=== EXCERPT TO READ ===

Implementation Overview¶
The basic outline of mppnccombine-fast
consists of one “Writer” rank and one or
more “Reader” ranks. The Writer rank handles all writing to the output file,
while the Reader ranks read in data from the many files to be collated and
send the data to the Writer rank.
The main slowdown in copying compressed variables is that the hdf5 library has
to de-compress them during the read, and re-compress them during the write.
mppnccombine-fast
works around this by using HDF5 1.10.2’s direct IO
functions
H5DOwrite_chunk()
and
H5DOread_chunk()
to copy the compressed data from one file to the other directly, rather than
going through the de-compress/re-compress cycle.
To get a even larger speedup MPI is used to have separate read and write processes, since HDF5 IO is a blocking function.
Since the NetCDF4 library is much nicer to use, but doesn’t provide public access to the underlying HDF5 file, we need to do a bit of musical chairs with the files, swapping between NetCDF4 and HDF5 modes by re-opening the files.
Writer Rank¶
The Writer starts out by copying the dimensions, attributes and any uncollated
variables from the first of the listed input files using the NetCDF API in
init()
and copy_contiguous()
. It then re-opens the file using
the HDF5 API and enters the ‘Async Write Loop’ in run_async_writer()
.
This loop polls for any incoming MPI messages from the Reader processes then performs some action (e.g. write a compressed chunk directly to the file at some location). Once a Reader has finished reading all of its input files it sends a close message to the Writer rank, once all close messages have been received the Writer rank closes the output file and exits.
Reader Ranks¶
The Readers distribute input files amonst themselves using a shared atomic
counter. When a Reader is ready for a new file it gets the next value from the
counter, then in copy_chunked()
opens that file using NetCDF to query
its attributes and discover and copy collated variables.
Depending on the chunking and alignment of the file the Reader will decide to
copy the data either in uncompressed form using NetCDF with
copy_netcdf_variable_chunks()
or directly copying the compressed chunks
by re-opening the file in HDF5 mode with copy_hdf5_variable_chunks()
.
Once all available files have been read the Reader sends a final close message to the Writer and exits.
The Async Write Loop¶
The Async write loop is set up to handle a number of messages that the Readers will send to the Writer
open_variable_async()
: Obtain a handle to a variable in the output filevariable_info_async()
: Obtain chunking and compression information for a variablewrite_uncompressed_async()
: Write uncompressed data to a given logical location in the variablewrite_chunk_async()
: Write a compressed chunk directly to the output file at a given chunk locationclose_variable_async()
: Return the variable handleclose_async()
: Reports that the Reader will not send any more messages
The Writer asyncronously polls for these messages in
run_async_writer()
, then actions them in
receive_open_variable_async()
etc.

===

PROBLEM SET:
[a] Check each statement against the implementation overview. Answer yes or no, and quote the words from the overview that decide it.
(i) The Writer rank does all of the writing to the output file.
(ii) The Readers use a shared atomic counter to split the input files among themselves.
(iii) The NetCDF4 library gives public access to the underlying HDF5 file.
[b] Write out everything in the implementation overview from "Reader Ranks¶" down to "then in copy_chunked()", swapping "counter" for "tally".

=== COLLECTED DATA ===

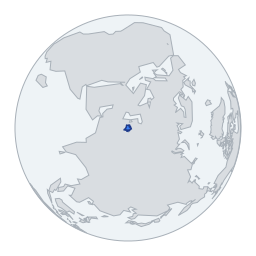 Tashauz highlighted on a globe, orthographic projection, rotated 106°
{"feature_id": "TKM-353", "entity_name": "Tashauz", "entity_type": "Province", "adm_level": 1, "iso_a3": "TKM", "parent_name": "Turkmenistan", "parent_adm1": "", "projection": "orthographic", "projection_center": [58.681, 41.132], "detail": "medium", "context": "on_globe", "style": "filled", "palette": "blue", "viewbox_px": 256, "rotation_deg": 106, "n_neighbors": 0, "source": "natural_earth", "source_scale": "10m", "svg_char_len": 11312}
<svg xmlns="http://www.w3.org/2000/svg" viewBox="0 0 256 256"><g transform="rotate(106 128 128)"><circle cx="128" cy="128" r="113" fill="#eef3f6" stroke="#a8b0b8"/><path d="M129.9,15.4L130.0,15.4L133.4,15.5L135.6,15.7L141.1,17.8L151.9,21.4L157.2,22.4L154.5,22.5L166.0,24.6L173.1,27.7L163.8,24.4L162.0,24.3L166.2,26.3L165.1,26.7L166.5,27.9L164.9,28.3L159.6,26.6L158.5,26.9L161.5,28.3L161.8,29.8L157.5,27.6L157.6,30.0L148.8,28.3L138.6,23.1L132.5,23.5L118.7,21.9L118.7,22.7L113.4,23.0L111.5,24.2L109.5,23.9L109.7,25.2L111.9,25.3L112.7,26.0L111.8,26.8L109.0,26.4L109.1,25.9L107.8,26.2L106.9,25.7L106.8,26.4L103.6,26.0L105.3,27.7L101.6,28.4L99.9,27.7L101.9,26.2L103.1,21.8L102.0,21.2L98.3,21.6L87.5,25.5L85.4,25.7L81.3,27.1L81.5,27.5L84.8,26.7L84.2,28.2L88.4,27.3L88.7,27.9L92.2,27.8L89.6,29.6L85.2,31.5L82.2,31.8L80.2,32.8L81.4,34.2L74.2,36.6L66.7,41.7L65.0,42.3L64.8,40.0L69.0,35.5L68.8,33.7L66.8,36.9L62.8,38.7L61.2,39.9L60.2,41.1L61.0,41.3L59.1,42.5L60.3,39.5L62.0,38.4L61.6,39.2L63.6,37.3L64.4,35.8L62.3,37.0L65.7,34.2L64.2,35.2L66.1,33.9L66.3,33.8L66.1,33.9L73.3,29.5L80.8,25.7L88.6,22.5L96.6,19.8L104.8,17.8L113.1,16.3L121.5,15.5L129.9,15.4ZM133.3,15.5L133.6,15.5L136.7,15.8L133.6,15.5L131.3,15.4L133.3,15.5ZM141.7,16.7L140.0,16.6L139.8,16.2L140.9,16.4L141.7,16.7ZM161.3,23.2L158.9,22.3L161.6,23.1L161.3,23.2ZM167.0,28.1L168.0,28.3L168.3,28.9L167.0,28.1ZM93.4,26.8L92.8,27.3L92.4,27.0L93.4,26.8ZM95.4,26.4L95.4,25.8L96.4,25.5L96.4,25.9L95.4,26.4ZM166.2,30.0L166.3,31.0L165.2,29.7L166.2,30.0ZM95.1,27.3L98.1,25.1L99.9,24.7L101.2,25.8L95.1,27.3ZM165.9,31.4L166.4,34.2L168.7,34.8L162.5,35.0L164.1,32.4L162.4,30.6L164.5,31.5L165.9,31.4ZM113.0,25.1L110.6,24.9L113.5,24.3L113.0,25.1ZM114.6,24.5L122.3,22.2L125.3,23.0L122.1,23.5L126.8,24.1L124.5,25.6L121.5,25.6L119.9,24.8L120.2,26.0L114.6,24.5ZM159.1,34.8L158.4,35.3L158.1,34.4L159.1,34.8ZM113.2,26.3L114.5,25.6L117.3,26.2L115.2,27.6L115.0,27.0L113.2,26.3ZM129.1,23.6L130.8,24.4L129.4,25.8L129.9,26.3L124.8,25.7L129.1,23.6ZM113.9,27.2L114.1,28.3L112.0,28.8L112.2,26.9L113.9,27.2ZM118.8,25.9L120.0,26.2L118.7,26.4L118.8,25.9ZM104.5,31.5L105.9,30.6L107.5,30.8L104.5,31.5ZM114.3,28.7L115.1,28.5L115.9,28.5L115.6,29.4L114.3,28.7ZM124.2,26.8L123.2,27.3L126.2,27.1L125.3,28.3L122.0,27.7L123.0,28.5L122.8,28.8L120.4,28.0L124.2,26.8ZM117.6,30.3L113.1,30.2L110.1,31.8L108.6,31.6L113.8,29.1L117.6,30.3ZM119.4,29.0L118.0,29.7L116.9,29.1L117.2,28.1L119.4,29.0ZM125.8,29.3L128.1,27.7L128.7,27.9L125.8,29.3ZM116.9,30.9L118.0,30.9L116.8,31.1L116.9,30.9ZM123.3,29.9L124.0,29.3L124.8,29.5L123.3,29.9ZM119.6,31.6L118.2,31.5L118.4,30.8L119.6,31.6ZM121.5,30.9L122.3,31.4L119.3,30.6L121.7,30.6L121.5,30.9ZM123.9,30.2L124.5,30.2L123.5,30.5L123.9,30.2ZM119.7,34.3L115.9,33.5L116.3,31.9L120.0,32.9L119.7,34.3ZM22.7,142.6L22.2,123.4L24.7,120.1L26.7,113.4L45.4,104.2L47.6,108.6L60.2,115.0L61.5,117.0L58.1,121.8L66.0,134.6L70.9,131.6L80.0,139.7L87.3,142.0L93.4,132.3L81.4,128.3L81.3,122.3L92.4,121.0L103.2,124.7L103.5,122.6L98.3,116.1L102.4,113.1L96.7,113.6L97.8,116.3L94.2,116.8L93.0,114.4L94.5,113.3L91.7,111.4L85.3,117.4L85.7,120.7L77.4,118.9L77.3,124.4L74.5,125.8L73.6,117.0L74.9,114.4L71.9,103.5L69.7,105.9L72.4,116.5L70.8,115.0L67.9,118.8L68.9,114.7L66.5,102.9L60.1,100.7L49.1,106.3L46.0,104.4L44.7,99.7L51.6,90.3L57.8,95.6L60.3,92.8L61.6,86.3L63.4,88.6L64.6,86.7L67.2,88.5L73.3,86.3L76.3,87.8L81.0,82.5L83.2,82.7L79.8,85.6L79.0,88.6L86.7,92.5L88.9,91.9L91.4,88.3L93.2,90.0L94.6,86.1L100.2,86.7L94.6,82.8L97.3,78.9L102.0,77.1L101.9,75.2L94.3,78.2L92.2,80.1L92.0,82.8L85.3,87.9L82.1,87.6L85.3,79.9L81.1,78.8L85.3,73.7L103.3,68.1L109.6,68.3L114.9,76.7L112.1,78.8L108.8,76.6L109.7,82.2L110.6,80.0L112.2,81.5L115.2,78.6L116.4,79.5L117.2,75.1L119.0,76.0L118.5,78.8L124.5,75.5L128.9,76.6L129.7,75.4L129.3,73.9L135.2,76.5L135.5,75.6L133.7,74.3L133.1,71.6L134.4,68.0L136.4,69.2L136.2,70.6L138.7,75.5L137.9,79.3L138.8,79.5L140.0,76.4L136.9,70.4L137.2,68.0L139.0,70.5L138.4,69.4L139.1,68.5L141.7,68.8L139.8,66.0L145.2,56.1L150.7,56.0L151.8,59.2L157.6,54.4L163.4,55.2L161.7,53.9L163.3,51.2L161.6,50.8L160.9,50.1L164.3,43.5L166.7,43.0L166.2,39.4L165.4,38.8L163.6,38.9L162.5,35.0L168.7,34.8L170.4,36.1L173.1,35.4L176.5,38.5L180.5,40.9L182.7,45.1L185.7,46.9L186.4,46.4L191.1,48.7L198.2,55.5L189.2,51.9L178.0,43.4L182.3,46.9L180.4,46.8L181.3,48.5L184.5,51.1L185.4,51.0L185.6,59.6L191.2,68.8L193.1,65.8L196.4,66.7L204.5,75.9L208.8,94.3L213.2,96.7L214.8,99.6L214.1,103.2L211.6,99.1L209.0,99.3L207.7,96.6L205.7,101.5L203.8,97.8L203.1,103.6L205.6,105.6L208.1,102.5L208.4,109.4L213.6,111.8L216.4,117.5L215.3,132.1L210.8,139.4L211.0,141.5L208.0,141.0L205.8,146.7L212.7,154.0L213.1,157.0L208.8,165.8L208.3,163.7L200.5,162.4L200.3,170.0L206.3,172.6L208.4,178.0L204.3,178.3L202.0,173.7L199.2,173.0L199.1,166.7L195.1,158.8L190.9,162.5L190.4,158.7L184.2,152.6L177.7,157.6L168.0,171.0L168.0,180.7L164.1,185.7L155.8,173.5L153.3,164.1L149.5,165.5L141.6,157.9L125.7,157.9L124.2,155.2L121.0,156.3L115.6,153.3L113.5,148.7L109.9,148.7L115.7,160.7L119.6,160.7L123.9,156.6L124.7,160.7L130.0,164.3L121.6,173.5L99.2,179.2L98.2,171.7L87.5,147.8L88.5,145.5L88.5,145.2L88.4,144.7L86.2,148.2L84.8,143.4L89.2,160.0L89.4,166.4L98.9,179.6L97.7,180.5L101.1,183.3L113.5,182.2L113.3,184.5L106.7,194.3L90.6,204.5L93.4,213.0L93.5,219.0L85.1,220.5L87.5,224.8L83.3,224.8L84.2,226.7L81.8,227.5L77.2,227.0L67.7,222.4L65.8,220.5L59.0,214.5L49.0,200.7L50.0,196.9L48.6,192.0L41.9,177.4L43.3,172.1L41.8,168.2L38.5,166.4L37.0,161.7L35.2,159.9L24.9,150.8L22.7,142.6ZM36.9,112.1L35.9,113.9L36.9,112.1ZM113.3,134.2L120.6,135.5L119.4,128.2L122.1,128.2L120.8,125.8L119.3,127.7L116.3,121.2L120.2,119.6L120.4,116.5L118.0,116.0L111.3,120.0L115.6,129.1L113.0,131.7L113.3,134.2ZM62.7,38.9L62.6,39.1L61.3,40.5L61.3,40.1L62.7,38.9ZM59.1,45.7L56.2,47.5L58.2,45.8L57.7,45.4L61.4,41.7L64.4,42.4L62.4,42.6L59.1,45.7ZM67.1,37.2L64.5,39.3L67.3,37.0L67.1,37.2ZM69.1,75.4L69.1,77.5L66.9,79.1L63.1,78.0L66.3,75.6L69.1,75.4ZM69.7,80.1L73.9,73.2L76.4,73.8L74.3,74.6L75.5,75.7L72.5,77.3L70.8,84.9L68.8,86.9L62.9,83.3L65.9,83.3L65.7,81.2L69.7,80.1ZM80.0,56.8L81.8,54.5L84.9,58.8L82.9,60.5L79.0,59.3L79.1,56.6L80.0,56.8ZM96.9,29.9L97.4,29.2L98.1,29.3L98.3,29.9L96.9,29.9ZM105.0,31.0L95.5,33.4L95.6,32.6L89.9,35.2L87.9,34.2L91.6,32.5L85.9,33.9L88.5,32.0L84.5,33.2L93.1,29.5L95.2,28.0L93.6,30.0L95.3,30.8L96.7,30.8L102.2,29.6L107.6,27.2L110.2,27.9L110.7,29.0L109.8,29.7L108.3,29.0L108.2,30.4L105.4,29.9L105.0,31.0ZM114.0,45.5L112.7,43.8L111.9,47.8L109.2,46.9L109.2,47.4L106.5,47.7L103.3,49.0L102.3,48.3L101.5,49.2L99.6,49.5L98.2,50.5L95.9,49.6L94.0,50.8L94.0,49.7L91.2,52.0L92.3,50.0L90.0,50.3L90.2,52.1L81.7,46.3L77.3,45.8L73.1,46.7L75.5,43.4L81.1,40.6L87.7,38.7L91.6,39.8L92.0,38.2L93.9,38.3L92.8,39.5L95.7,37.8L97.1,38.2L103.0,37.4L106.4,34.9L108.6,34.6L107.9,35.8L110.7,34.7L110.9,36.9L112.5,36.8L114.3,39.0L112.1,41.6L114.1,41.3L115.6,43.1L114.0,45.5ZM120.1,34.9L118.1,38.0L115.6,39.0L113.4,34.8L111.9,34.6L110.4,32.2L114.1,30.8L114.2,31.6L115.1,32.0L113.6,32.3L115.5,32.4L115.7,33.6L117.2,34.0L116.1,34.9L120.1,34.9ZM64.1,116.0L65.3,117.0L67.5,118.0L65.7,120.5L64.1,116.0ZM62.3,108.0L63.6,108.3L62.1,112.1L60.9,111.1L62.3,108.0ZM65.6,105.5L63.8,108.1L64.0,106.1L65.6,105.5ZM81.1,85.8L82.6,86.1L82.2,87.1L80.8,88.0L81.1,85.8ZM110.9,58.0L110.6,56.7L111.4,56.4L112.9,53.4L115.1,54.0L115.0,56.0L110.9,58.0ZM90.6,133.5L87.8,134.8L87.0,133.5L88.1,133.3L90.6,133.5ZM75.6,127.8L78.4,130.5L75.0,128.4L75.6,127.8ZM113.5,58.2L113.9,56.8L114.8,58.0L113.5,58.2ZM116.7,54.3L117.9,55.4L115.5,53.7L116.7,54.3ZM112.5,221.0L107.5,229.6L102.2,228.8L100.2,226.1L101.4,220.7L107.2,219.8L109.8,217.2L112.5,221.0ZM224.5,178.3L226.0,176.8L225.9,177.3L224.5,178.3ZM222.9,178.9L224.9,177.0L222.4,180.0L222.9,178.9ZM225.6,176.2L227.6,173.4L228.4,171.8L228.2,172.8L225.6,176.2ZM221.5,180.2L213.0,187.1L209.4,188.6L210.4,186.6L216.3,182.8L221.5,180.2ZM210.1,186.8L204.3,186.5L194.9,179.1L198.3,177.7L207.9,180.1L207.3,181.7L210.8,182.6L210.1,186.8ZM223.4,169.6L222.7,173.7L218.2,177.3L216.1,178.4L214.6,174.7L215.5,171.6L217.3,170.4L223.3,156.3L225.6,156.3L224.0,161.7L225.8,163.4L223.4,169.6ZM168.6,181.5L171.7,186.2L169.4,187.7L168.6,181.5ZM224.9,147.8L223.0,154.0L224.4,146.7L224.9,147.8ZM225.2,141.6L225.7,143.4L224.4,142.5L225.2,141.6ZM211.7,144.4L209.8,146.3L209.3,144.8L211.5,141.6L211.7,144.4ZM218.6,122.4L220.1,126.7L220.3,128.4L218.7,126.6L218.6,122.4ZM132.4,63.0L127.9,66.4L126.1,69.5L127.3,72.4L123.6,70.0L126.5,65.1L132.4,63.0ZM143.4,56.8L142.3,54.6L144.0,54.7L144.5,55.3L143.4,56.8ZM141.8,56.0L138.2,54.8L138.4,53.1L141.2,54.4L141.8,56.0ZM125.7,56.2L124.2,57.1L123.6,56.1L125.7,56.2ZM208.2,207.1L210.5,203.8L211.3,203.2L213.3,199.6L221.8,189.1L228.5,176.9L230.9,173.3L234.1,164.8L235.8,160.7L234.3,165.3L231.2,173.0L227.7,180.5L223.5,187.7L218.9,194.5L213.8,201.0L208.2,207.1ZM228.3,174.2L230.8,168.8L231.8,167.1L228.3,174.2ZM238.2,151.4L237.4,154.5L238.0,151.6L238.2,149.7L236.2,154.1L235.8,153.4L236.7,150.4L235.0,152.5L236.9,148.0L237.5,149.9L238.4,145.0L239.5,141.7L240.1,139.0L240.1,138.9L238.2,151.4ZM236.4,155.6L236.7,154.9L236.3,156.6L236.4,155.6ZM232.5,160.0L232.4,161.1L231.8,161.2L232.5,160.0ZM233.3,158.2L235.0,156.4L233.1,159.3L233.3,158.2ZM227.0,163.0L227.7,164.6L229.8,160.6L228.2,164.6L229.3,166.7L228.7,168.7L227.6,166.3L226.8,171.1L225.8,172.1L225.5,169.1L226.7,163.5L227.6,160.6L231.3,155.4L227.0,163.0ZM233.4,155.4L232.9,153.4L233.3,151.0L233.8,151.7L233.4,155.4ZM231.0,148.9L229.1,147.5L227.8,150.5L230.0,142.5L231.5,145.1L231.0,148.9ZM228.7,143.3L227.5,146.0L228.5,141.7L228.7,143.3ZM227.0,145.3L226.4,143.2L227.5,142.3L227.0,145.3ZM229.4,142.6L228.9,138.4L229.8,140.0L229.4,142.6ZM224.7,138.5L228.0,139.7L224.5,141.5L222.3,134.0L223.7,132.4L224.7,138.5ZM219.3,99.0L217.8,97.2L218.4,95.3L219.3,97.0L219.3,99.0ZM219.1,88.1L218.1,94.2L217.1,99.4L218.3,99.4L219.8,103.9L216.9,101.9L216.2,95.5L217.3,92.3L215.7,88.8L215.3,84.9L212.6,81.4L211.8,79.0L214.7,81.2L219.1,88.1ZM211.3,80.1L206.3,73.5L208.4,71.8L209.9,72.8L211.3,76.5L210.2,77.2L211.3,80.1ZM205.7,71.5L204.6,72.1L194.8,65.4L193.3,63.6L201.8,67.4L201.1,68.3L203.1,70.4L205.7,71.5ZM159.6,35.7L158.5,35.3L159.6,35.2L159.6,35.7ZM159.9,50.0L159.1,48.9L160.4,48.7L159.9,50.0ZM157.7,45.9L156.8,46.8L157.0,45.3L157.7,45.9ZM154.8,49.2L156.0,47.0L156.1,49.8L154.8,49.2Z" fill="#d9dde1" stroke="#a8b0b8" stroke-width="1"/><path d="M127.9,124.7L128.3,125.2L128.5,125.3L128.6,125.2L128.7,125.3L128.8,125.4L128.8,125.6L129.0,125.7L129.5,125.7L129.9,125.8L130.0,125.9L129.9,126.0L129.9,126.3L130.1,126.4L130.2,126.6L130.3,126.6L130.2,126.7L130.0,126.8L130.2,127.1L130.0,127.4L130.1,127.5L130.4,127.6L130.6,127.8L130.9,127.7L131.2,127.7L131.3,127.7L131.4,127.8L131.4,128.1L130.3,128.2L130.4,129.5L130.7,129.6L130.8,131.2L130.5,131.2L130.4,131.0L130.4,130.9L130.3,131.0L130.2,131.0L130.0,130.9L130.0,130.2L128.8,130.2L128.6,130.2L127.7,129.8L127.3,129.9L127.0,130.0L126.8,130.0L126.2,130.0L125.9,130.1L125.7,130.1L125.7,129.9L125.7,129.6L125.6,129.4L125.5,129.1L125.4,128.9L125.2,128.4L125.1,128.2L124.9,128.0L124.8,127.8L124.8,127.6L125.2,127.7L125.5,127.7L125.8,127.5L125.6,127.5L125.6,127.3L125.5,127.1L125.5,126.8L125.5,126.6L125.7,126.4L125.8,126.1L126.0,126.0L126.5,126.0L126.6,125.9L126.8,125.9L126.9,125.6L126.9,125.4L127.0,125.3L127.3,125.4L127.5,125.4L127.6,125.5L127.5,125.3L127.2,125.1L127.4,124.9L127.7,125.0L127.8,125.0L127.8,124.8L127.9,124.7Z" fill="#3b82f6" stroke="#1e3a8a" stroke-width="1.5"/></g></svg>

===

TASK-BY-TASK RESULTS:
[a]
(i) Yes: "The Writer rank handles all writing to the output file"
(ii) Yes: "using a shared atomic counter"
(iii) No: "doesn’t provide public access to the underlying HDF5 file"

[b]
Reader Ranks¶
The Readers distribute input files amonst themselves using a shared atomic
tally. When a Reader is ready for a new file it gets the next value from the
tally, then in copy_chunked()